Lo sabes bien, mi martirio,
mi único y solo martirio,
¡oh Corazón de Jesús!,
es tu amor, y si suspiro
por verte pronto en el cielo,
es para amarte, que amarte
más y más cada vez quiero.
En el cielo, emborrachada
dulcemente de ternura,
yo te amaré sin medida,
Jesús, te amaré sin ley.
Y esta mi felicidad
constante y eternamente
me parecerá tan nueva
¡como la primera vez!
EL ABANDONO ES EL FRUTO DELICIOSO DEL AMOR
Hay en la tierra un árbol, árbol maravilloso,
cuya raíz se encuentra, ¡oh misterio!, en el cielo.
Acogido a su sombra, nada ni nadie te podrá alcanzar;
sin miedo a la tormenta, bajo él puedes descansar.
El árbol inefable lleva por nombre «amor».
Su fruto deleitable se llama «el abandono».
Ya en esta misma vida este fruto me da felicidad,
mi alma se recrea con su divino aroma.
Al tocarlo mi mano, me parece un tesoro.
Al llevarlo a la boca, me parece más dulce todavía.
Un mar de paz me da ya en este mundo,
un océano de paz, y en esta paz profunda descanso para siempre.

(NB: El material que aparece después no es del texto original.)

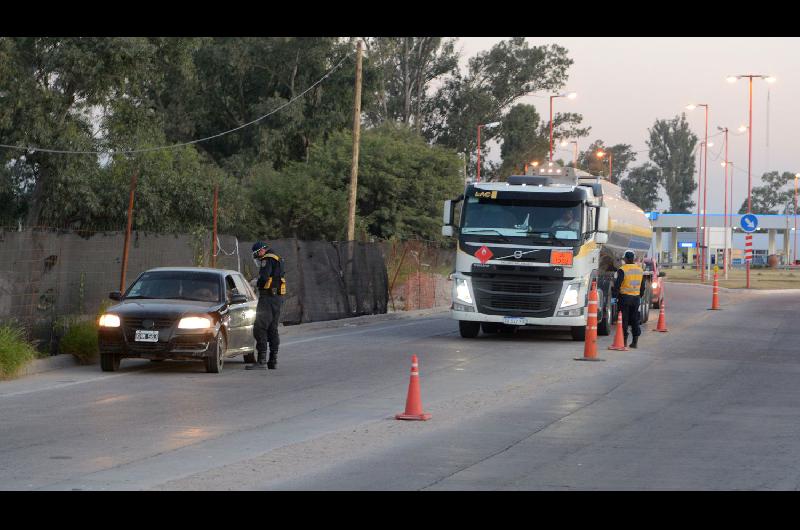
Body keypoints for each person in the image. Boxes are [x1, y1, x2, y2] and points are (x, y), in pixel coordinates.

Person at [246, 240, 286, 370]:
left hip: (267, 298)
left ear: (261, 251)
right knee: (273, 328)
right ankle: (273, 360)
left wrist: (255, 282)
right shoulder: (279, 259)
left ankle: (261, 360)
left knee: (259, 327)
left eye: (258, 254)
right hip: (277, 298)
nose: (258, 257)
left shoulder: (267, 260)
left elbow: (264, 278)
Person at [613, 250, 645, 349]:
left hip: (625, 298)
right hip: (636, 298)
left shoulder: (623, 269)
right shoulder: (640, 270)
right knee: (635, 319)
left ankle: (624, 341)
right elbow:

El abandono, sólo el abandono a tus brazos me entrega,
¡oh Jesús mío!, y es el que me hace vivir con la vida de tus elegidos.
A ti, divino Esposo, me abandono,
y no quiero nada más en la vida que tu dulce mirada.
Quiero sonreír siempre, dormirme en tu regazo
y repetirte en él que te amo, mi Señor.
Como la margarita de amarilla corola,
yo, florecilla humilde, abro al sol mi capullo.
Mi dulce sol de vida, mi amadísimo Rey,
es tu divina hostia pequeña como yo...
El rayo luminoso de tu celeste llama
hace nacer en mi alma el perfecto abandono.
Todas las criaturas pueden abandonarme,
lo aceptaré sin queja y viviré a tu lado.
Y si tú me dejases, ¡oh divino tesoro!,
aun viéndome privada de tus dulces caricias, seguiré sonriendo.
En paz yo esperaré, Jesús, tu vuelta,
no interrumpiendo nunca mis cánticos de amor.
Nada, nada me inquieta, nada puede turbarme,
más alto que la alondra sabe volar mi alma
Encima de las nubes el cielo es siempre azul,
y se tocan las playas del reino de mi Dios.
Espero en paz la gloria de la celeste patria,
pues hallo en el copón el suave fruto ¡el dulcísimo fruto del amor!